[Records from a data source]
===============

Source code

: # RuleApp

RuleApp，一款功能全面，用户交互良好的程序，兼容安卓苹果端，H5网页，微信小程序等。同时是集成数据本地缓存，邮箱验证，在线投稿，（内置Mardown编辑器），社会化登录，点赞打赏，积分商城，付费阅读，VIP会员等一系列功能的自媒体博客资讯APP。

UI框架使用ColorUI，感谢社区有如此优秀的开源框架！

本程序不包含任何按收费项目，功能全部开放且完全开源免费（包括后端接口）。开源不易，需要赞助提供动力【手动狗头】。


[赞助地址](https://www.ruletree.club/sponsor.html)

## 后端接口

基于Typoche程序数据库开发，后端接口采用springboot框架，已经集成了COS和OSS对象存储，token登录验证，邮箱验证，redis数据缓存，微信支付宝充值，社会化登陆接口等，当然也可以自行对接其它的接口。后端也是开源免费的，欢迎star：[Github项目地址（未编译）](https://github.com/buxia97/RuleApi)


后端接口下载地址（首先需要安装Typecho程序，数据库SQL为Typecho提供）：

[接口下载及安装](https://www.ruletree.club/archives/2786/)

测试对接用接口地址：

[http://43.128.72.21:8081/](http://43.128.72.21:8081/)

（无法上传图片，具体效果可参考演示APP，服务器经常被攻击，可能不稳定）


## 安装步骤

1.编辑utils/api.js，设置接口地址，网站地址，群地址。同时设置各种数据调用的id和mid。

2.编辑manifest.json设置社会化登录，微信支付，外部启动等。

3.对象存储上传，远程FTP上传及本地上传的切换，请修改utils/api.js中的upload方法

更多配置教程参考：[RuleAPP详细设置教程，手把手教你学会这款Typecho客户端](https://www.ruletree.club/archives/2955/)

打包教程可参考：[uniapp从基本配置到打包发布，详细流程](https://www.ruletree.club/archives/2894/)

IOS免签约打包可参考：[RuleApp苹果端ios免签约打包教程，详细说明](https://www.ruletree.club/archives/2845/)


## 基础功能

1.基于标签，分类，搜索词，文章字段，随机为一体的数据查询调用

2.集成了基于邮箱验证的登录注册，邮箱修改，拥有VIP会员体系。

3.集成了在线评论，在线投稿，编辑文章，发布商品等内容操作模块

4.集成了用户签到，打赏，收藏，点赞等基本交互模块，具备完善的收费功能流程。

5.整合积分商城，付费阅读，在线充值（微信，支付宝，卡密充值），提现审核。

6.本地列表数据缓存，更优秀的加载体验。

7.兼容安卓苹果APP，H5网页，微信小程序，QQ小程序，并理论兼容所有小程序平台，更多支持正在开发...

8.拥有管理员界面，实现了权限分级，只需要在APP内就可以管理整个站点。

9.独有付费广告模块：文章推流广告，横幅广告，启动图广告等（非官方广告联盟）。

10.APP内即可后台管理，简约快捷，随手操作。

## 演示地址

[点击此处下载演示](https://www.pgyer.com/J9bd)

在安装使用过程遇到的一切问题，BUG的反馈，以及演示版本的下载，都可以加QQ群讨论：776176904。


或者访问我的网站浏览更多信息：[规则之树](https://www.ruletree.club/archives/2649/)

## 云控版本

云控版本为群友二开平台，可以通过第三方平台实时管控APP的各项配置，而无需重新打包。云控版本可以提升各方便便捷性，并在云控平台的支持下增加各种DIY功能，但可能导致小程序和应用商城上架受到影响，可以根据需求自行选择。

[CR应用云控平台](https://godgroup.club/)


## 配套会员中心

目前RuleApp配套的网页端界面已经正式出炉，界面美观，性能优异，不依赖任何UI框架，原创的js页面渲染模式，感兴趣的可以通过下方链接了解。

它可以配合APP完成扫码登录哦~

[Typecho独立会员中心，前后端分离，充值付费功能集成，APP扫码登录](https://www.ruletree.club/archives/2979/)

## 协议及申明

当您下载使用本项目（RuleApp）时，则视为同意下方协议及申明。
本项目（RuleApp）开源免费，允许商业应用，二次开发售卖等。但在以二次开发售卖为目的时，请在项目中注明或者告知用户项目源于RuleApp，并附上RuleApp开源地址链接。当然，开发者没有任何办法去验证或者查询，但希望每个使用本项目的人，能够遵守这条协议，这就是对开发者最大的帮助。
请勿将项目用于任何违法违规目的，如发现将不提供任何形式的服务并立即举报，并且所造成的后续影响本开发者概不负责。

===============

Exercise directions ▸ Only lines that contain "付费阅读" are needed, so copy each of them from the data.

Result for this exercise ▸
RuleApp，一款功能全面，用户交互良好的程序，兼容安卓苹果端，H5网页，微信小程序等。同时是集成数据本地缓存，邮箱验证，在线投稿，（内置Mardown编辑器），社会化登录，点赞打赏，积分商城，付费阅读，VIP会员等一系列功能的自媒体博客资讯APP。
5.整合积分商城，付费阅读，在线充值（微信，支付宝，卡密充值），提现审核。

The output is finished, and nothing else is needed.